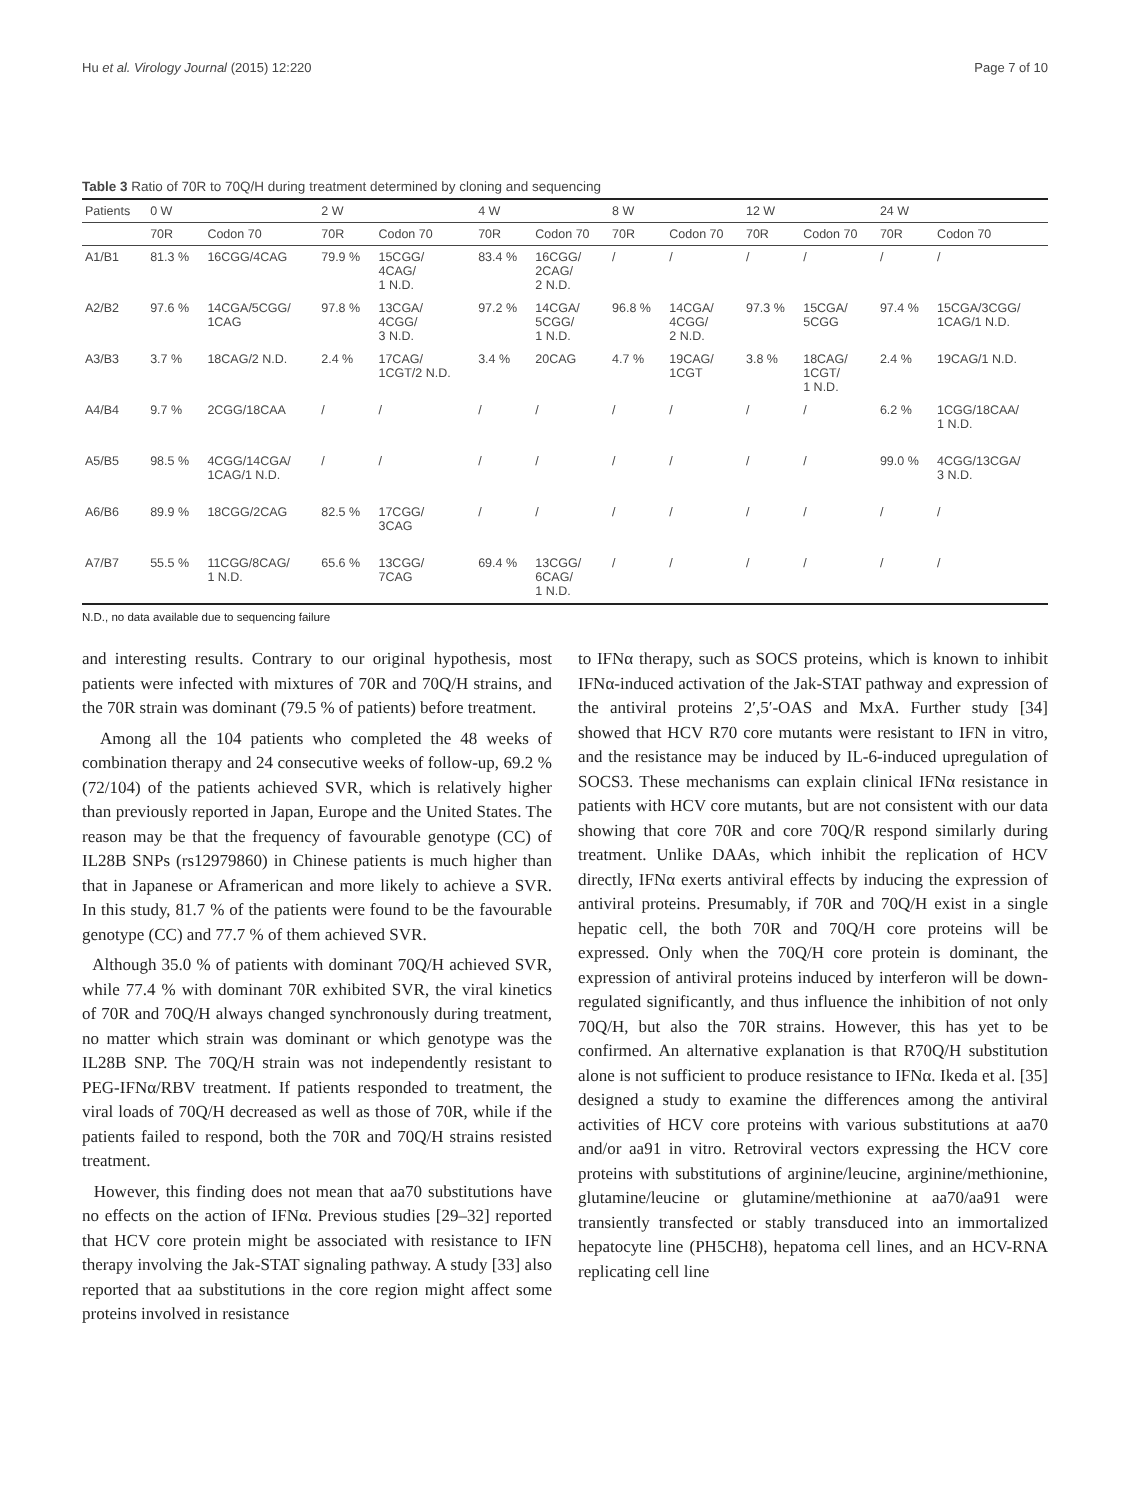Hu et al. Virology Journal (2015) 12:220 Page 7 of 10
Table 3 Ratio of 70R to 70Q/H during treatment determined by cloning and sequencing
| Patients | 0 W | | 2 W | | 4 W | | 8 W | | 12 W | | 24 W | |
| --- | --- | --- | --- | --- | --- | --- | --- | --- | --- | --- | --- | --- |
| | 70R | Codon 70 | 70R | Codon 70 | 70R | Codon 70 | 70R | Codon 70 | 70R | Codon 70 | 70R | Codon 70 |
| A1/B1 | 81.3 % | 16CGG/4CAG | 79.9 % | 15CGG/ 4CAG/ 1 N.D. | 83.4 % | 16CGG/ 2CAG/ 2 N.D. | / | / | / | / | / | / |
| A2/B2 | 97.6 % | 14CGA/5CGG/ 1CAG | 97.8 % | 13CGA/ 4CGG/ 3 N.D. | 97.2 % | 14CGA/ 5CGG/ 1 N.D. | 96.8 % | 14CGA/ 4CGG/ 2 N.D. | 97.3 % | 15CGA/ 5CGG | 97.4 % | 15CGA/3CGG/ 1CAG/1 N.D. |
| A3/B3 | 3.7 % | 18CAG/2 N.D. | 2.4 % | 17CAG/ 1CGT/2 N.D. | 3.4 % | 20CAG | 4.7 % | 19CAG/ 1CGT | 3.8 % | 18CAG/ 1CGT/ 1 N.D. | 2.4 % | 19CAG/1 N.D. |
| A4/B4 | 9.7 % | 2CGG/18CAA | / | / | / | / | / | / | / | / | 6.2 % | 1CGG/18CAA/ 1 N.D. |
| A5/B5 | 98.5 % | 4CGG/14CGA/ 1CAG/1 N.D. | / | / | / | / | / | / | / | / | 99.0 % | 4CGG/13CGA/ 3 N.D. |
| A6/B6 | 89.9 % | 18CGG/2CAG | 82.5 % | 17CGG/ 3CAG | / | / | / | / | / | / | / | / |
| A7/B7 | 55.5 % | 11CGG/8CAG/ 1 N.D. | 65.6 % | 13CGG/ 7CAG | 69.4 % | 13CGG/ 6CAG/ 1 N.D. | / | / | / | / | / | / |
N.D., no data available due to sequencing failure
and interesting results. Contrary to our original hypothesis, most patients were infected with mixtures of 70R and 70Q/H strains, and the 70R strain was dominant (79.5 % of patients) before treatment.
Among all the 104 patients who completed the 48 weeks of combination therapy and 24 consecutive weeks of follow-up, 69.2 % (72/104) of the patients achieved SVR, which is relatively higher than previously reported in Japan, Europe and the United States. The reason may be that the frequency of favourable genotype (CC) of IL28B SNPs (rs12979860) in Chinese patients is much higher than that in Japanese or Aframerican and more likely to achieve a SVR. In this study, 81.7 % of the patients were found to be the favourable genotype (CC) and 77.7 % of them achieved SVR.
Although 35.0 % of patients with dominant 70Q/H achieved SVR, while 77.4 % with dominant 70R exhibited SVR, the viral kinetics of 70R and 70Q/H always changed synchronously during treatment, no matter which strain was dominant or which genotype was the IL28B SNP. The 70Q/H strain was not independently resistant to PEG-IFNα/RBV treatment. If patients responded to treatment, the viral loads of 70Q/H decreased as well as those of 70R, while if the patients failed to respond, both the 70R and 70Q/H strains resisted treatment.
However, this finding does not mean that aa70 substitutions have no effects on the action of IFNα. Previous studies [29–32] reported that HCV core protein might be associated with resistance to IFN therapy involving the Jak-STAT signaling pathway. A study [33] also reported that aa substitutions in the core region might affect some proteins involved in resistance
to IFNα therapy, such as SOCS proteins, which is known to inhibit IFNα-induced activation of the Jak-STAT pathway and expression of the antiviral proteins 2′,5′-OAS and MxA. Further study [34] showed that HCV R70 core mutants were resistant to IFN in vitro, and the resistance may be induced by IL-6-induced upregulation of SOCS3. These mechanisms can explain clinical IFNα resistance in patients with HCV core mutants, but are not consistent with our data showing that core 70R and core 70Q/R respond similarly during treatment. Unlike DAAs, which inhibit the replication of HCV directly, IFNα exerts antiviral effects by inducing the expression of antiviral proteins. Presumably, if 70R and 70Q/H exist in a single hepatic cell, the both 70R and 70Q/H core proteins will be expressed. Only when the 70Q/H core protein is dominant, the expression of antiviral proteins induced by interferon will be down-regulated significantly, and thus influence the inhibition of not only 70Q/H, but also the 70R strains. However, this has yet to be confirmed. An alternative explanation is that R70Q/H substitution alone is not sufficient to produce resistance to IFNα. Ikeda et al. [35] designed a study to examine the differences among the antiviral activities of HCV core proteins with various substitutions at aa70 and/or aa91 in vitro. Retroviral vectors expressing the HCV core proteins with substitutions of arginine/leucine, arginine/methionine, glutamine/leucine or glutamine/methionine at aa70/aa91 were transiently transfected or stably transduced into an immortalized hepatocyte line (PH5CH8), hepatoma cell lines, and an HCV-RNA replicating cell line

- WHAT TO PRODUCE
Copy out precisely the lines from the line with "Table 3 Ratio" to the line with "A6/B6 | 89.9" in the material above, including those two lines and omitting all the rest.

- TASK RESPONSE
Table 3 Ratio of 70R to 70Q/H during treatment determined by cloning and sequencing
| Patients | 0 W | | 2 W | | 4 W | | 8 W | | 12 W | | 24 W | |
| --- | --- | --- | --- | --- | --- | --- | --- | --- | --- | --- | --- | --- |
| | 70R | Codon 70 | 70R | Codon 70 | 70R | Codon 70 | 70R | Codon 70 | 70R | Codon 70 | 70R | Codon 70 |
| A1/B1 | 81.3 % | 16CGG/4CAG | 79.9 % | 15CGG/ 4CAG/ 1 N.D. | 83.4 % | 16CGG/ 2CAG/ 2 N.D. | / | / | / | / | / | / |
| A2/B2 | 97.6 % | 14CGA/5CGG/ 1CAG | 97.8 % | 13CGA/ 4CGG/ 3 N.D. | 97.2 % | 14CGA/ 5CGG/ 1 N.D. | 96.8 % | 14CGA/ 4CGG/ 2 N.D. | 97.3 % | 15CGA/ 5CGG | 97.4 % | 15CGA/3CGG/ 1CAG/1 N.D. |
| A3/B3 | 3.7 % | 18CAG/2 N.D. | 2.4 % | 17CAG/ 1CGT/2 N.D. | 3.4 % | 20CAG | 4.7 % | 19CAG/ 1CGT | 3.8 % | 18CAG/ 1CGT/ 1 N.D. | 2.4 % | 19CAG/1 N.D. |
| A4/B4 | 9.7 % | 2CGG/18CAA | / | / | / | / | / | / | / | / | 6.2 % | 1CGG/18CAA/ 1 N.D. |
| A5/B5 | 98.5 % | 4CGG/14CGA/ 1CAG/1 N.D. | / | / | / | / | / | / | / | / | 99.0 % | 4CGG/13CGA/ 3 N.D. |
| A6/B6 | 89.9 % | 18CGG/2CAG | 82.5 % | 17CGG/ 3CAG | / | / | / | / | / | / | / | / |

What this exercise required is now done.